|Ph.D Student||Starosvetsky Elina|
|Subject||A Genetic Analysis of the Signaling Pathways that Mediate|
Chemokine induced Chemotaxis and Migration in T
|Department||Department of Medicine||Supervisor||Dr. Deborah Yablonski|
|Full Thesis text|
Chemokines are a superfamily
of small peptides, which selectively attract and activate leukocytes. Relatively
little is known about the intracellular components that mediate chemokine
effects. SDF-1α is a chemokine that binds to CXCR4, a 7-transmembrane G
protein coupled receptor, leading to a change in cell shape and induction of
directional movement towards the SDF-1α gradient, defined as polarization
and chemotaxis, correspondingly.
We established a system that allows generation and isolation of Jurkat cell line-derived mutants that fail to respond to SDF-1α stimulation by migration.

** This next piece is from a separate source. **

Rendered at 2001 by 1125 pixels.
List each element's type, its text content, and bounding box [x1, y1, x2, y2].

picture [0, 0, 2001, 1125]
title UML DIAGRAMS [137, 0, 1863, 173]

Separate populations of Jurkat T-cells were randomly mutagenized and subsequently enriched for migration-defective mutant cells. We successfully isolated several independently generated mutant cell lines, lacking the ability to respond by migration to SDF-1α. This work is a proof of concept that generation and isolation of Jurkat cell-derived migration defective mutants is possible.

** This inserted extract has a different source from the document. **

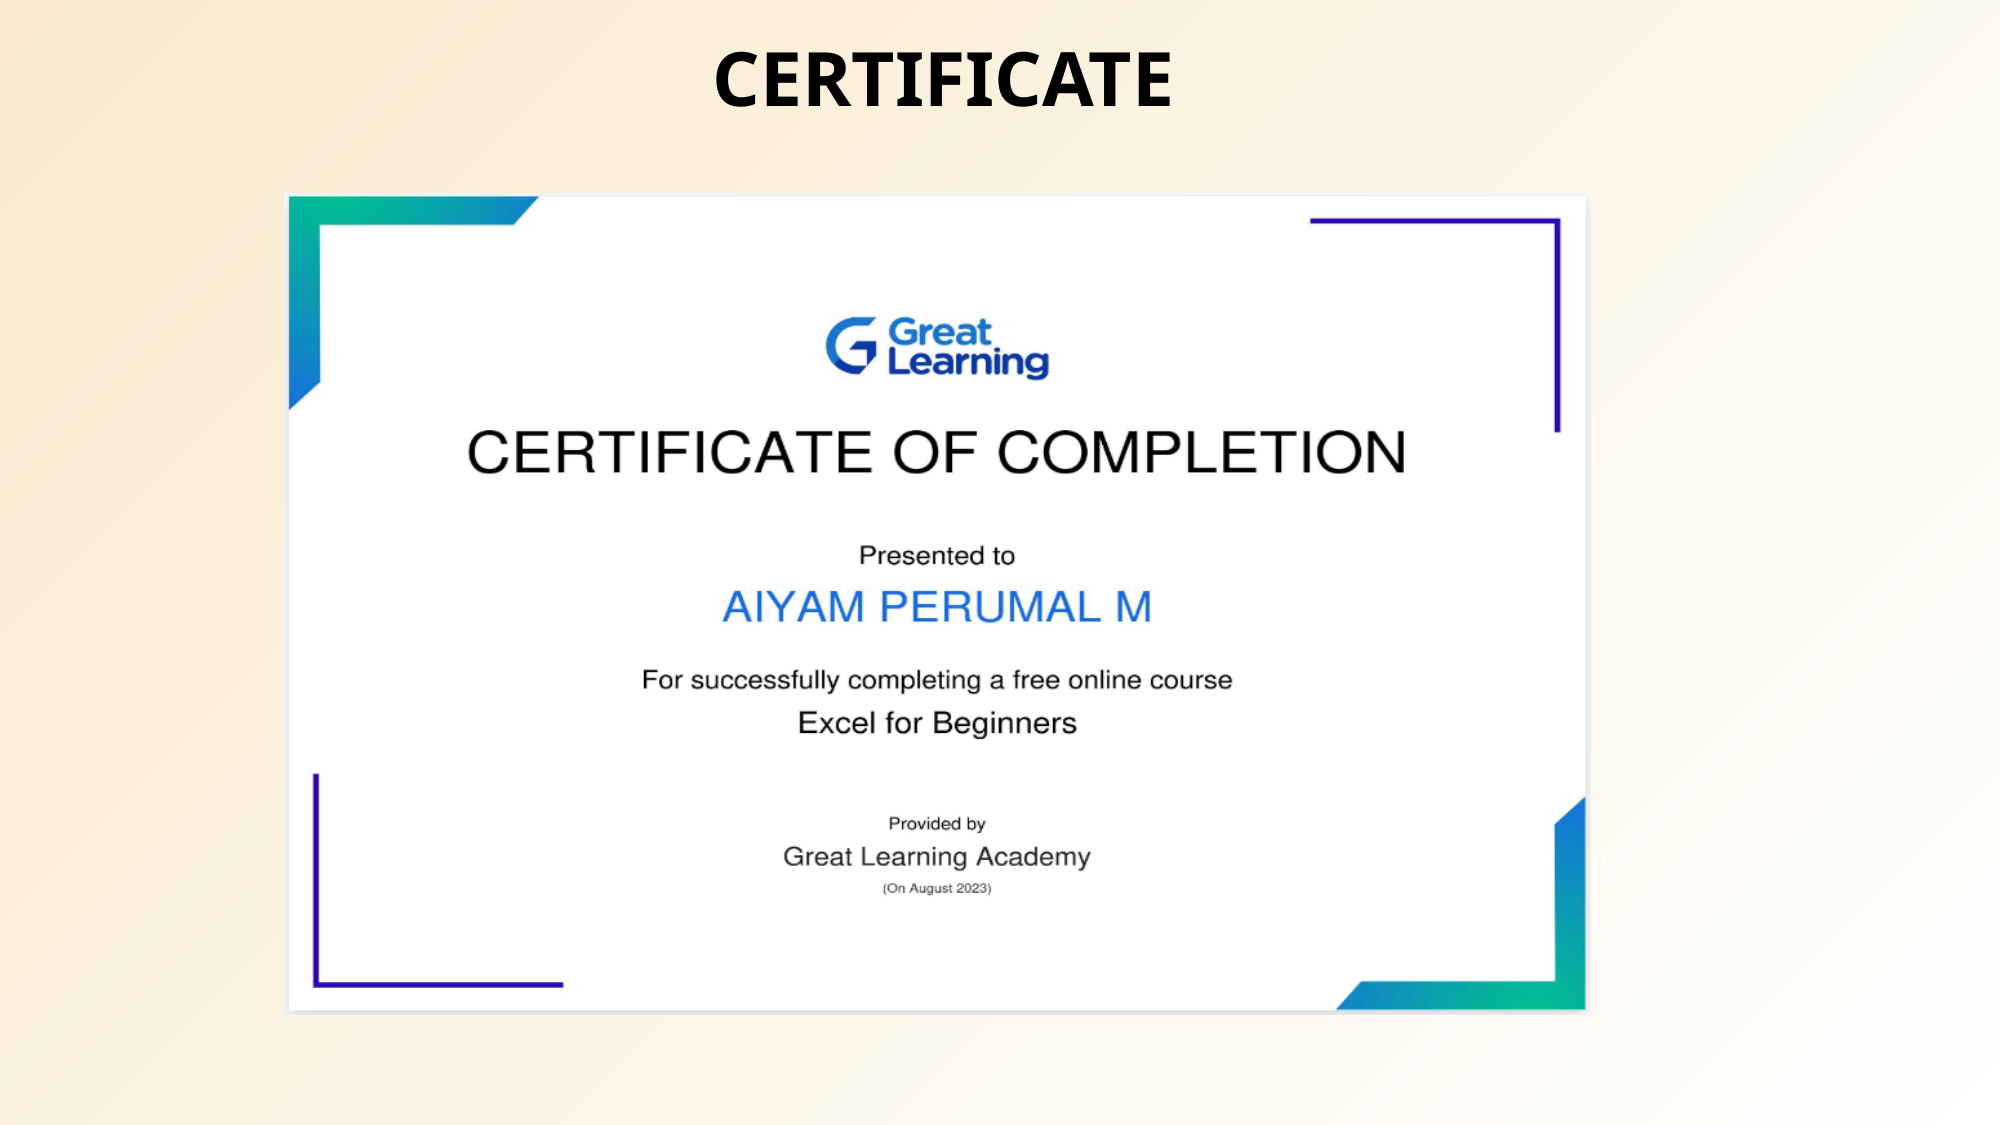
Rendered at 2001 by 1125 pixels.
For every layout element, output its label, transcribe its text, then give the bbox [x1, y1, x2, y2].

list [284, 193, 1592, 1015]
title CERTIFICATE [131, 16, 1757, 149]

We present functional characterization of three mutant cell lines, as compared to wild-type cells. The mutants express normal levels of CXCR4 receptor, and its sequence and internalization process is normal. Mutants respond to SDF-1α stimulation by time and dose-dependent phosphorylation of Erk1/2. Several mutant cell lines respond normally to TCR stimulation by antigen-presenting cells, suggesting SDF-1α pathway-specific defects. Based on the experiments measuring receptor-proximal events, we suggest that CXCR4 receptor-proximal signaling is functional and the defects reside at the level of the cytoskeletal machinery of the mutant cells.
We found that SDF-1α-induced migration of the mutant cells can be rescued by pharmacologically-induced microtubule disassembly, suggesting that the cytoskeletal defect is microtubule-related. Microscopic analysis revealed that one of the mutant cell lines (mutant 3.12) was unable to contract upon microtubule disassembly. We hypothesize that cell line 3.12 exhibits impairment in a contractile function, due to an impairment in the GEF-HI-RhoA-Rock-MLC signaling pathway that is triggered in wild type cells upon release of GEF-HI from disassembled microtubules. Cell lines 1.45 and 5.5 have a microtubule- related cytoskeletal defect that damages their ability to diminish rigidity upon SDF-1α stimulation. In these cell lines the contractility is intact, but lack of flexibility is the responsible for loss of migration.
We attempted to characterize our mutant cell lines by several means. We established a method for genetic characterization of these mutant cell lines by means of complementation with retroviral cDNA libraries In the future, attempts will be made to overcome spontaneous reversion of the mutants by elevation of screening efficiency and verification of cDNA library quality.